*Prompt:*
Set down, exactly as they stand, the lines from the one containing "Trace B, K and" through the last line of the records below, leaving every picture out.

*** Opening Data to examine ***

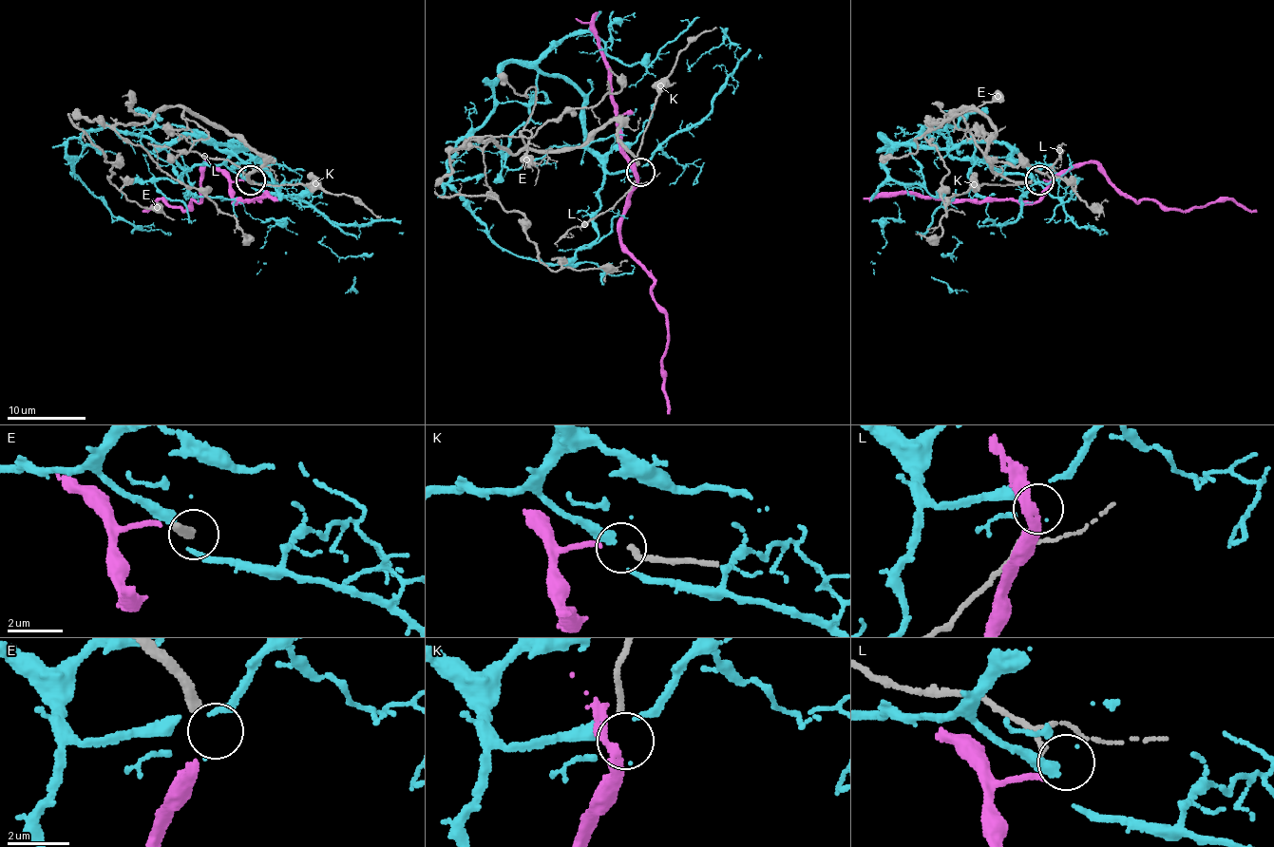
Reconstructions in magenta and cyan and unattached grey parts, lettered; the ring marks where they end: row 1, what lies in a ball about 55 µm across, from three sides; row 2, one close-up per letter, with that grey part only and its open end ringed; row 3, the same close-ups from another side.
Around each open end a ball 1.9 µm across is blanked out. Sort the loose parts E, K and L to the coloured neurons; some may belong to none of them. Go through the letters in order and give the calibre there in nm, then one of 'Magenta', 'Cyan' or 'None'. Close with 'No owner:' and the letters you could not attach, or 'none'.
E: Thickness 320 nm. None
K: Thickness 190 nm. Magenta
L: Thickness 160 nm. None
No owner: E, L

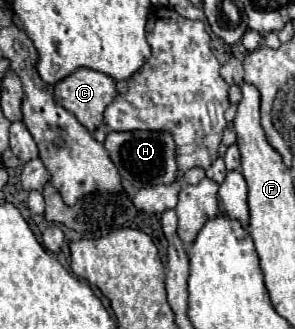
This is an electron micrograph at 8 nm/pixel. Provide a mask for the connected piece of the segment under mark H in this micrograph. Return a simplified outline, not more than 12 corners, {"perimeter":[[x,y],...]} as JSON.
{"perimeter":[[111,131],[103,145],[135,189],[179,179],[167,131]]}

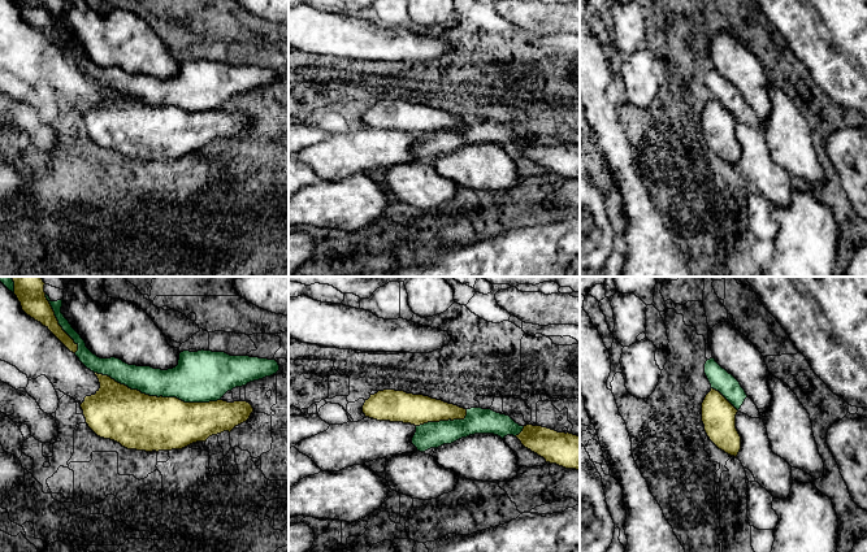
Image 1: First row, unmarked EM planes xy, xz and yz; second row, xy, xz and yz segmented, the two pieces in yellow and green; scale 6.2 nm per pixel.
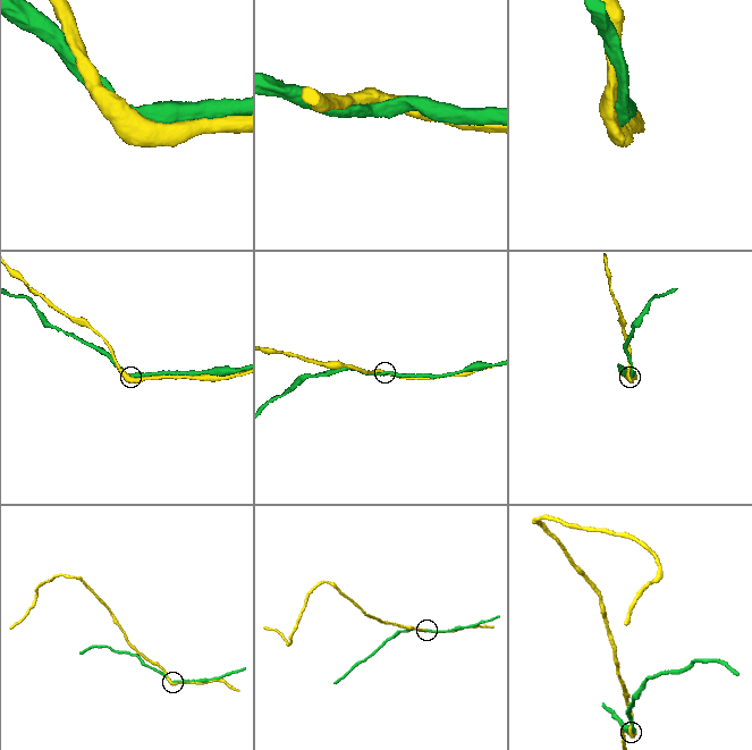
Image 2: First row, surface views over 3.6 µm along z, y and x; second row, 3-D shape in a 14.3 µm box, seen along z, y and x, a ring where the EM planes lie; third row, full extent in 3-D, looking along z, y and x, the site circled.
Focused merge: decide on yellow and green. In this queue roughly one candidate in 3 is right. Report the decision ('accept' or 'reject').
reject

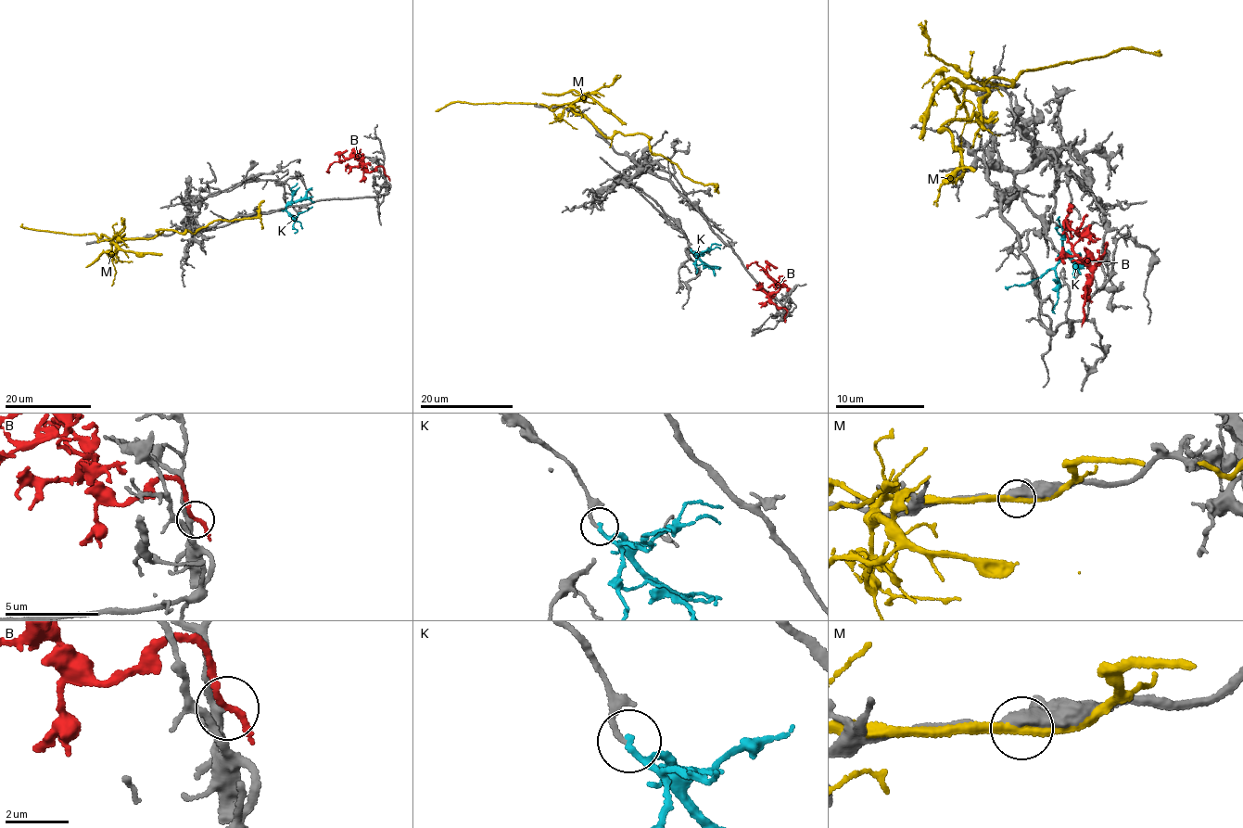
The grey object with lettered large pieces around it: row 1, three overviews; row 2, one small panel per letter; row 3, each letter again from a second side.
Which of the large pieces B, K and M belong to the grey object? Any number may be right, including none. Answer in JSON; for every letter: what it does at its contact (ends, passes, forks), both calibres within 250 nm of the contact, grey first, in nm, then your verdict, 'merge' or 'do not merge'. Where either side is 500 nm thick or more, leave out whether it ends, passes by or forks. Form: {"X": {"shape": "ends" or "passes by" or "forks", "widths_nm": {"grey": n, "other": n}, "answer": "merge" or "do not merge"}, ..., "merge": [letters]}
{"B": {"shape": "passes by", "widths_nm": {"grey": 180, "other": 180}, "answer": "do not merge"}, "K": {"shape": "passes by", "widths_nm": {"grey": 160, "other": 160}, "answer": "merge"}, "M": {"widths_nm": {"grey": 500, "other": 280}, "answer": "do not merge"}, "merge": ["K"]}

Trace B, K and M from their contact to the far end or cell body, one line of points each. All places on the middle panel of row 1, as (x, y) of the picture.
B: (784, 318), (786, 310), (770, 300), (780, 288), (775, 281), (754, 262), (748, 268)
K: (691, 249), (698, 254), (702, 262), (720, 268)
M: (598, 130), (585, 117), (564, 103), (552, 109), (537, 103), (474, 104), (460, 100), (451, 101), (436, 110)

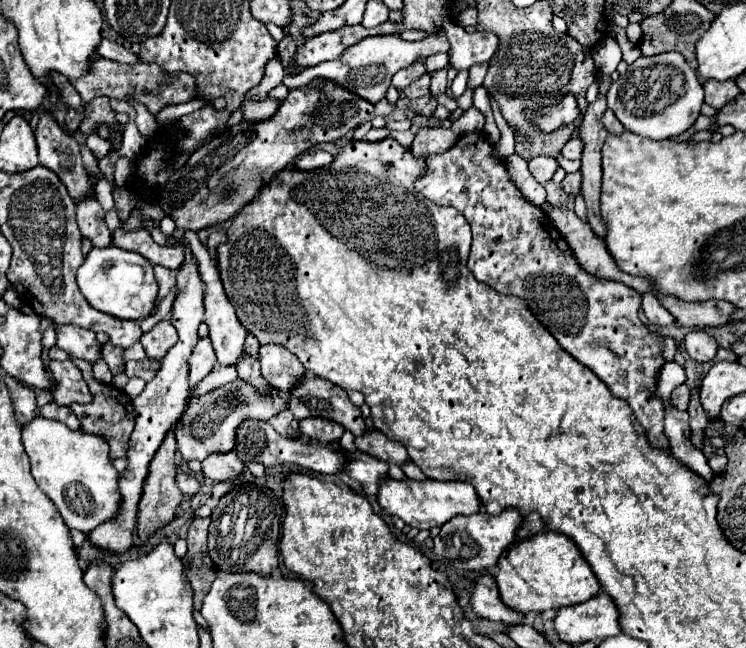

*** Closing Data to examine ***

*Your response:*
Trace B, K and M from their contact to the far end or cell body, one line of points each. All places on the middle panel of row 1, as (x, y) of the picture.
B: (784, 318), (786, 310), (770, 300), (780, 288), (775, 281), (754, 262), (748, 268)
K: (691, 249), (698, 254), (702, 262), (720, 268)
M: (598, 130), (585, 117), (564, 103), (552, 109), (537, 103), (474, 104), (460, 100), (451, 101), (436, 110)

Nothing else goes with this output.